The Strategic Growth Fund, which was at the centre of the allegations around the so-called “Belvedere Group” has no assets that can be recovered. Any investors who were left in the fund should therefore accept that they will only get back the small portion of their money that was held in cash.
This is the conclusion reached by Alan John Roberts and James Robert Toynton of Grant Thornton, the Joint Administrative Managers (JAMs) of the Global Mutual Fund, the white label fund under which the Strategic Growth Fund was run.
In a final report to the Royal Court of Guernsey, a copy of which Moneyweb has obtained, the JAMs estimate that the total book losses to investors in the Strategic Growth Fund will be in the region of $72 million (R956 million). The report however states that the JAMs were not fully able to investigate the causes of the total failure of the fund. They do not find that anything fraudulent or illegal took place.
The losses are almost entirely attributable to private equity and property investments in South Africa. The Strategic Growth Fund held exposure to these assets through its investments into sub-funds in Mauritius that were managed by Belvedere Management, and BKOne. All of these entities are currently in liquidation.
“The JAMs consider that there is no prospect of any realisation of assets at the sub-fund level that would exceed the costs and liabilities of those sub-funds, and as such there will be no assets recovered for the fund and no distribution to creditors or investors,” the report states.
As Grant Thornton notes, the Strategic Growth Fund was initially invested in a range of mutual funds, similar to unit trusts, run by managers such as JP Morgan and Investec. However, between September 2008 and December 2010 the fund sold out of these funds and instead invested predominantly into private equity assets. There is however no indication that these investments were in contravention of the fund’s mandate.

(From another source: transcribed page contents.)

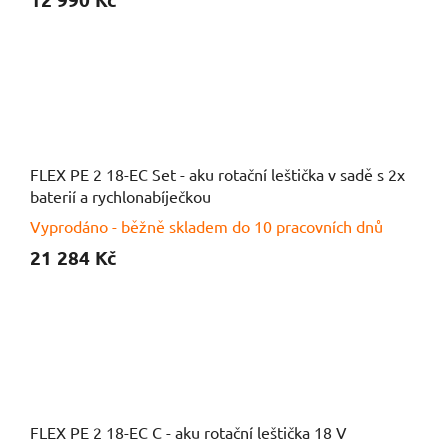
FLEX PE 2 18-EC Set - aku rotační leštička v sadě s 2x
baterií a rychlonabíječkou
Vyprodáno - běžně skladem do 10 pracovních dnů
21 284 Kč
FLEX PE 2 18-EC C - aku rotační leštička 18 V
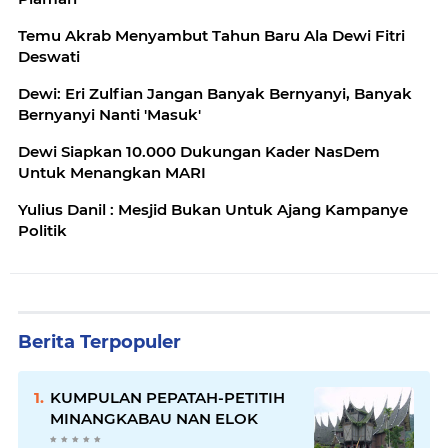
Temu Akrab Menyambut Tahun Baru Ala Dewi Fitri
Deswati
Dewi: Eri Zulfian Jangan Banyak Bernyanyi, Banyak
Bernyanyi Nanti 'Masuk'
Dewi Siapkan 10.000 Dukungan Kader NasDem
Untuk Menangkan MARI
Yulius Danil : Mesjid Bukan Untuk Ajang Kampanye
Politik
Berita Terpopuler
KUMPULAN PEPATAH-PETITIH
MINANGKABAU NAN ELOK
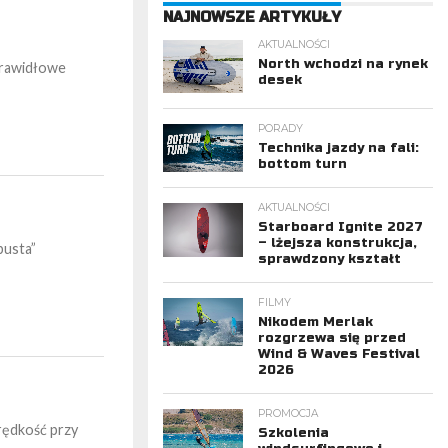
NAJNOWSZE ARTYKUŁY
AKTUALNOŚCI
North wchodzi na rynek
 prawidłowe
desek
PORADY
Technika jazdy na fali:
bottom turn
AKTUALNOŚCI
Starboard Ignite 2027
– lżejsza konstrukcja,
pusta”
sprawdzony kształt
FILMY
Nikodem Merlak
rozgrzewa się przed
Wind & Waves Festival
2026
PROMOCJA
rędkość przy
Szkolenia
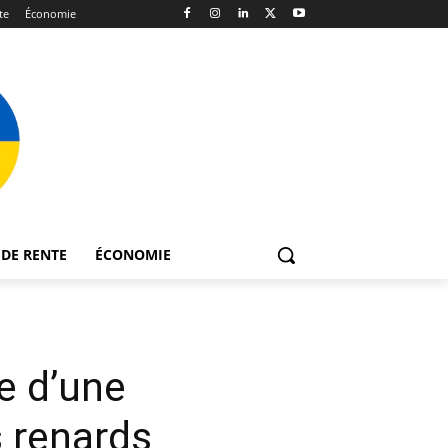
te
Économie
DE RENTE
ÉCONOMIE
e d’une
s renards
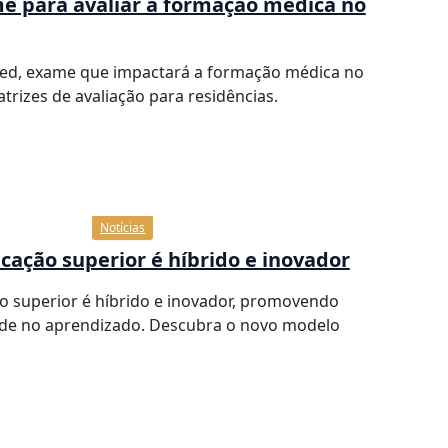
e para avaliar a formação médica no
ed, exame que impactará a formação médica no
atrizes de avaliação para residências.
Notícias
cação superior é híbrido e inovador
o superior é híbrido e inovador, promovendo
ade no aprendizado. Descubra o novo modelo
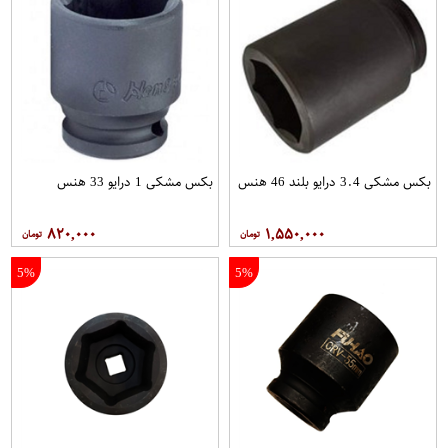
بکس مشکی 3.4 درایو بلند 46 هنس
بکس مشکی 1 درایو 33 هنس
۸۲۰,۰۰۰
۱,۵۵۰,۰۰۰
5%
5%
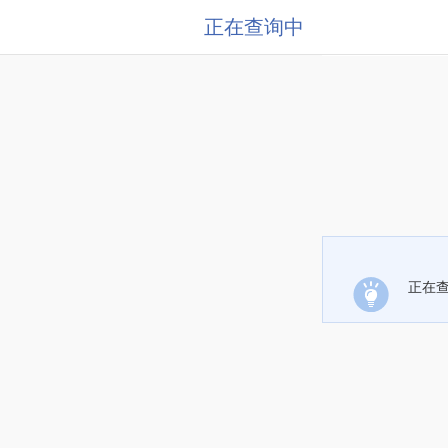
正在查询中
正在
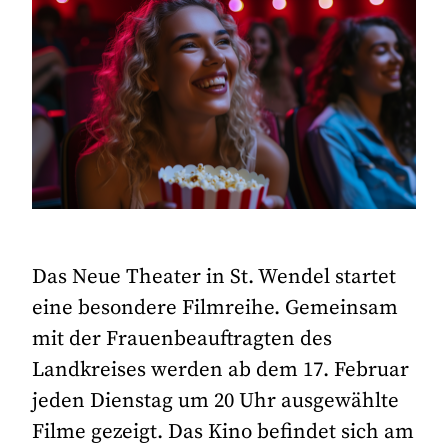
Das Neue Theater in St. Wendel startet
eine besondere Filmreihe. Gemeinsam
mit der Frauenbeauftragten des
Landkreises werden ab dem 17. Februar
jeden Dienstag um 20 Uhr ausgewählte
Filme gezeigt. Das Kino befindet sich am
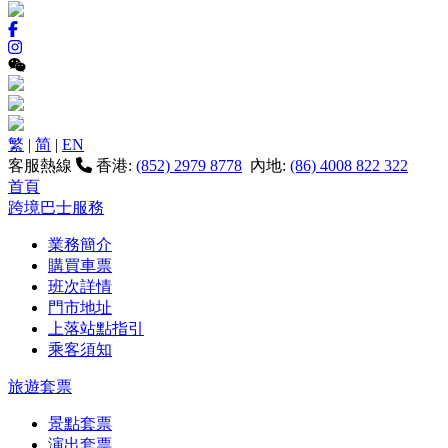
繁
|
简
|
EN
客服熱線
香港:
(852) 2979 8778
內地:
(86) 4008 822 322
首頁
跨境巴士服務
業務簡介
購買車票
班次詳情
門市地址
上落站點指引
乘客須知
旅遊套票
景點套票
演出套票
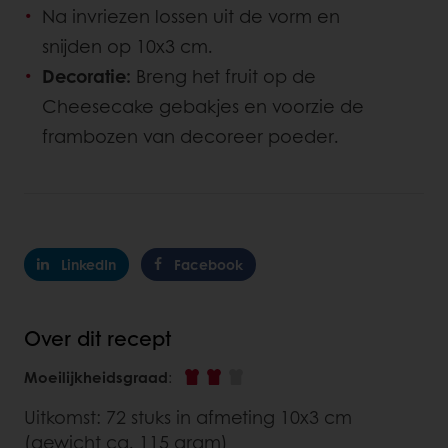
Na invriezen lossen uit de vorm en
snijden op 10x3 cm.
Decoratie:
Breng het fruit op de
Cheesecake gebakjes en voorzie de
frambozen van decoreer poeder.
LinkedIn
Facebook
Over dit recept
Moeilijkheidsgraad
:
Uitkomst: 72 stuks in afmeting 10x3 cm
(gewicht ca. 115 gram)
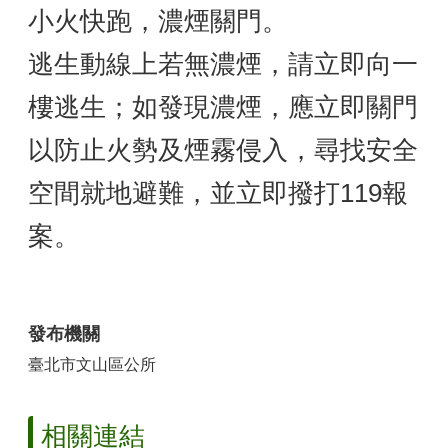
山
小火快跑，濃煙關門。
區
逃生動線上若無濃煙，請立即向一
政
報
樓逃生；如發現濃煙，應立即關門
導
鄰
以防止火勢及煙霧侵入，尋找安全
里
資
空間就地避難，並立即撥打119報
訊
案。
防
災
救
災
資
發布機關
訊
臺北市文山區公所
網
(Disaster
prevention
and
相關連結
response)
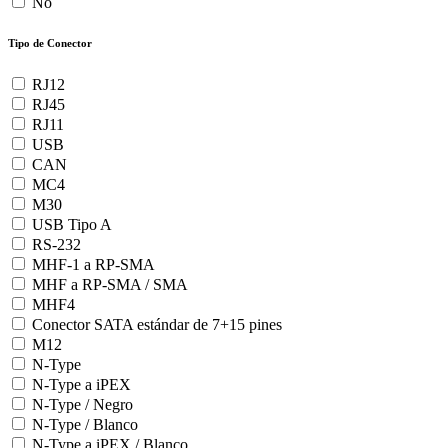
No
Tipo de Conector
RJ12
RJ45
RJ11
USB
CAN
MC4
M30
USB Tipo A
RS-232
MHF-1 a RP-SMA
MHF a RP-SMA / SMA
MHF4
Conector SATA estándar de 7+15 pines
M12
N-Type
N-Type a iPEX
N-Type / Negro
N-Type / Blanco
N-Type a iPEX / Blanco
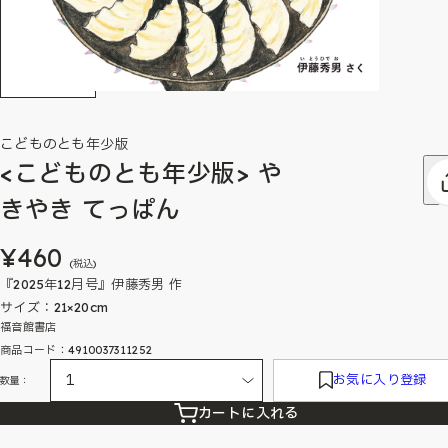
こどものとも年少版
<こどものとも年少版> や
きやき てっぱん
¥460
(税込)
『2025年12月号』伊藤秀男 作
サイズ：21×20cm
福音館書店
商品コード：4910037311252
お気に入り登録
数量：
カートに入れる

Critically, the report also does not provide an independent valuation of the fund’s assets either at the time that it was suspended in February 2013 or when the JAMs took it over in March 2015. It only notes reported values at the latter date.
It is therefore not able to make a finding as to whether the value was lost before or after these events took place. In other words, there is no conclusion as to whether previous valuations of the private equity assets were correct or not.
The fund managers
The JAMs also note that the investors in the Strategic Growth Fund were all introduced by advisory firm deVere. In a previous report they stated that this has been confirmed by deVere itself, and that approximately 272 clients of the firm had been invested.
Grant Thornton adds that the discretionary manager of the fund was United Asset Management (UAM), which is “understood to be owned by deVere”. Cobus Kellermann was employed by UAM and was the fund manager at the time that the investments in the fund were changed, but he has consistently maintained that he did not make investment decisions alone. He says that there was an investment committee in place that included deVere staff.
Kellermann and David Cosgrove were the subjects of an investigation by the Guernsey Financial Services Commission that centred on the Strategic Growth Fund. That investigation was however closed last year and no action was taken against them.